*** Opening of Exercise text ***

I've never had much luck getting hay dry in windrows. Prefer to run a tedder over it to spread it out.

I never liked to cut too close to the treeline anyway. Pick up too much trash in the hay such as leaves and branches.


----------



## whitmerlegacyfarm (Aug 26, 2011)

I just picked up a NH 255 tedder/rake this morning for only $550.00 so hoping this will help me out come next year to spread the hay out wide in those areas to get it dry.


----------



## ANewman (Sep 20, 2012)

urednecku said:


> I guess we could leave the outside several feet until the inside of the field is cleared...then would have the whole field to rake that outside


That is what I have done to get the hay next to the tree line dry. I bale everything else first then that evening bale what didn't get the morning sun


----------



## Rodney R (Jun 11, 2008)

*** Close of Exercise text ***
*** Opening of Raw data ***

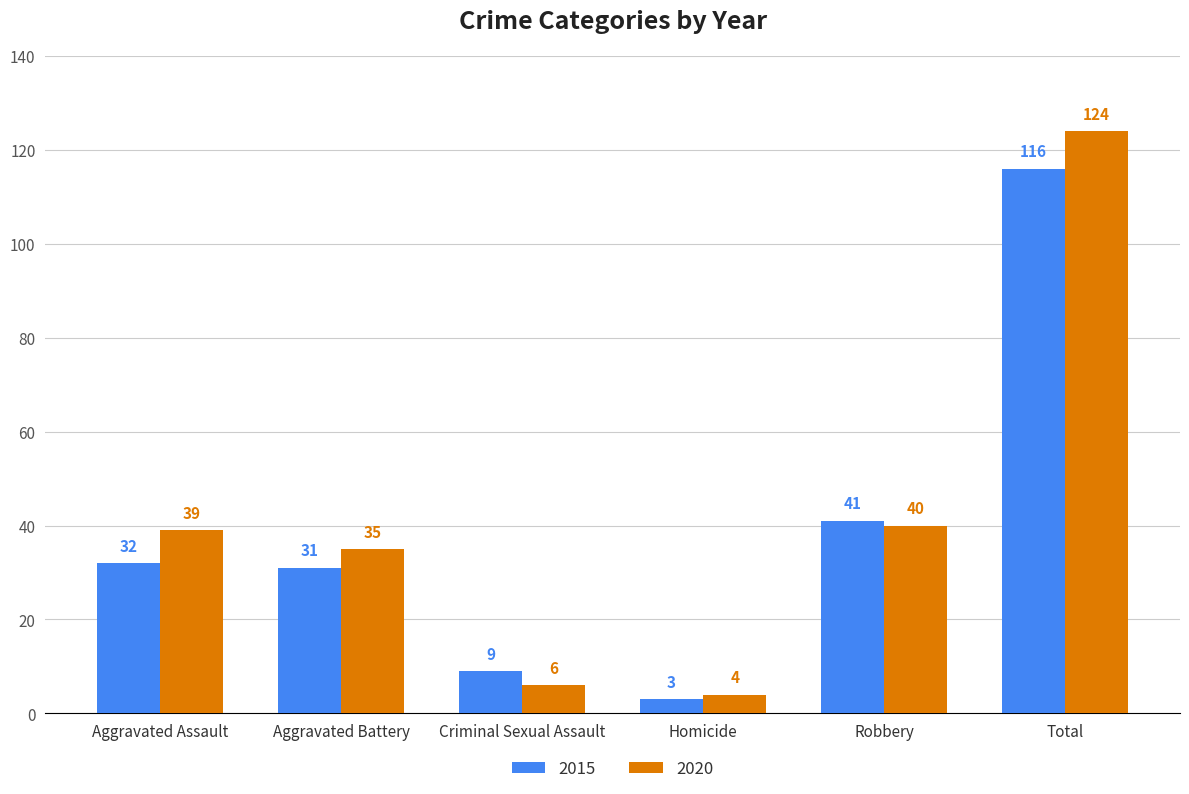

At which label is 2015 closest to 59?

Robbery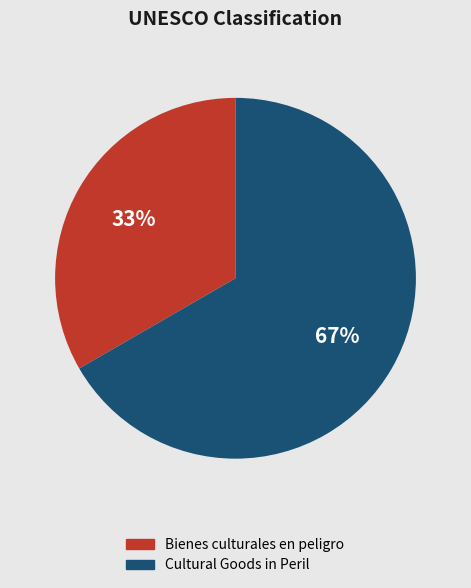

Is there any slice that represents more than half of the pie?

Yes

*** Close of Raw data ***

**What you will do:**
Return the forum text on drying hay along the tree line in full, word for word. You won't need the lines for this.

**Your response:**
I've never had much luck getting hay dry in windrows. Prefer to run a tedder over it to spread it out.

I never liked to cut too close to the treeline anyway. Pick up too much trash in the hay such as leaves and branches.


----------



## whitmerlegacyfarm (Aug 26, 2011)

I just picked up a NH 255 tedder/rake this morning for only $550.00 so hoping this will help me out come next year to spread the hay out wide in those areas to get it dry.


----------



## ANewman (Sep 20, 2012)

urednecku said:


> I guess we could leave the outside several feet until the inside of the field is cleared...then would have the whole field to rake that outside


That is what I have done to get the hay next to the tree line dry. I bale everything else first then that evening bale what didn't get the morning sun


----------



## Rodney R (Jun 11, 2008)